I don't know what to tell you--either way you choose, you'll end up lamenting the one who got away.

Posted

So, break up with current BF (assuming he prefers monogamous relationships), call Javier and tell him you'll be visiting him for a week, say a week from now. I'm sure he'll be thrilled. It's always great to see a friend one gets on with so well, has great sex with, and who shares an elemental connection. One night's sleep on a plane and you'll be together. It's really as simple as that.

Posted

Seriously, I would expect a serious girlfriend to be strong enough to do her part to cherish our relationship on her end. You didn't do that, and it's not clear you are strong enough to do that for either guy.

Posted

You post that you broke things off with J, he moved two weeks later, then your GF fixed you up with BF under the pretense that you were single. Were you or were you not single when you started dating BF? This is unclear.

 

You do not mention the status of your relationship with your BF. Since you have made plans to move closer, the presumption would be that you are exclusive. Are you in fact exclusive with your BF or not? If you are exclusive, any contact at all with J is at least disrespectful, and at most cheating.

 

Not going to call you a "drama queen" per se, but you should consider ceasing to evaluate your relationships as men "winning you," or "fighting for you." You are not a damsel in distress in a tower somewhere, but rather a presumably mature career woman. If it is men introducing these kinds of terms and concepts into the relationship, consider correcting them.

 

The tone of your OP suggests that you are enjoying this situation and not particularly distressed, certainly have very little concern for the feelings of the men in question. Nothing in your OP expresses concern for their feelings, you instead focus wholly on what each of them does for you and your concerns that you will lose both. Perhaps do some thinking and reflecting on your level of empathy for these two men.

 

You did your BF a tremendous disservice in not telling him from the very start that you had just left a relationship. This bodes poorly for your future with him.

 

Finally, I disagree strongly with TaraMaiden's advice.
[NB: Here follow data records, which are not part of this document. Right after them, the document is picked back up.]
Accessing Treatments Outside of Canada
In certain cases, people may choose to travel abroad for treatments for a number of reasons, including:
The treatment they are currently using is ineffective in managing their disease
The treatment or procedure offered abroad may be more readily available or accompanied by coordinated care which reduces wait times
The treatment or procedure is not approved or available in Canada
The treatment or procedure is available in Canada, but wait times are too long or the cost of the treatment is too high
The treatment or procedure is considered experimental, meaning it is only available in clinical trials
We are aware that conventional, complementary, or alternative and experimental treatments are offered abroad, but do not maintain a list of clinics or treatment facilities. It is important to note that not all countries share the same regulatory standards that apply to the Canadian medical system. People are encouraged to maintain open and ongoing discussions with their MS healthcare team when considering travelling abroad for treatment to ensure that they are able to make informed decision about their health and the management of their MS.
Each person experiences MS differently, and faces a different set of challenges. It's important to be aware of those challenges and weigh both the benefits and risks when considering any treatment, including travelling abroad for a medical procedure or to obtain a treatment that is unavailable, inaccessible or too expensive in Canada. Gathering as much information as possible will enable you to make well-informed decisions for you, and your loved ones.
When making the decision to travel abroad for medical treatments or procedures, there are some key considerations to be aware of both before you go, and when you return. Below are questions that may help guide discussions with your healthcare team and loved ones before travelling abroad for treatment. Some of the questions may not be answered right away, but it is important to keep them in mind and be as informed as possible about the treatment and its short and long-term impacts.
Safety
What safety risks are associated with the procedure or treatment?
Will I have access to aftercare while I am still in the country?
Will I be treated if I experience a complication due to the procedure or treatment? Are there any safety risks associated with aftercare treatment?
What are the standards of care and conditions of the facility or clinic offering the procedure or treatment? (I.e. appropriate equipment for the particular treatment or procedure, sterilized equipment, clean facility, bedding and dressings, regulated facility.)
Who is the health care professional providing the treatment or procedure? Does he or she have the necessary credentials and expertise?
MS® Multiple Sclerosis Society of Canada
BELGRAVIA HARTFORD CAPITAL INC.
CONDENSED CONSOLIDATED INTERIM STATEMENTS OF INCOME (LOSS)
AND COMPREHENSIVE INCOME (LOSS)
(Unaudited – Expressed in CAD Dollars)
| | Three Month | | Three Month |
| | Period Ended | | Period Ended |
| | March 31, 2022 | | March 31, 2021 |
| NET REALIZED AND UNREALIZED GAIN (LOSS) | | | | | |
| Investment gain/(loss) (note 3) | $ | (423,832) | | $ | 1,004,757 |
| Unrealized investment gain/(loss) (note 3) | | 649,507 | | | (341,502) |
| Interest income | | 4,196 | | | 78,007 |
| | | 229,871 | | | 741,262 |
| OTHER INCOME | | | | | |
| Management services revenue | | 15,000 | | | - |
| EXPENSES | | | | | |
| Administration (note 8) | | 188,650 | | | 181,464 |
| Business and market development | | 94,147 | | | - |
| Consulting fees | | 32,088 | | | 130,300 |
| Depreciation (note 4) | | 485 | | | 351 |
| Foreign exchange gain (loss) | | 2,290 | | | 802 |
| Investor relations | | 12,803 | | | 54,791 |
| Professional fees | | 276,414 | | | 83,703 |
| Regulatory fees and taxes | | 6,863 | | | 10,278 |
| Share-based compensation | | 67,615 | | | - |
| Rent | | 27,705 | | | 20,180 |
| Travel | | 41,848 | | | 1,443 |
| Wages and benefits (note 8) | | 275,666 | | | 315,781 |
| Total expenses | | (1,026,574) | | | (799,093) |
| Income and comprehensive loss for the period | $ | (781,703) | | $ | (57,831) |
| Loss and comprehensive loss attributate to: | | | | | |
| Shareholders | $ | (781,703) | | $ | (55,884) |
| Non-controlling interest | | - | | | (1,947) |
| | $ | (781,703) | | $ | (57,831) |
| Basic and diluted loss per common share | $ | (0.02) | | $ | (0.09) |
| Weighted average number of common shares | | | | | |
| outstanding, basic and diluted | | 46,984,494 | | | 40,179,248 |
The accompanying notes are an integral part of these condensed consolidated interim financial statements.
Based on what you type, neither of these men are of a disposition to have a non monogamous relationship with you, and you will lose both if you attempt to set something like that up, especially in light of your initial dishonesty with your BF about J.

 

Before you even approach the point of spending your life with either of these guys, IMO you need to get your own house in order, as some of the above leads to disturbing conclusions about how you view and handle relationships.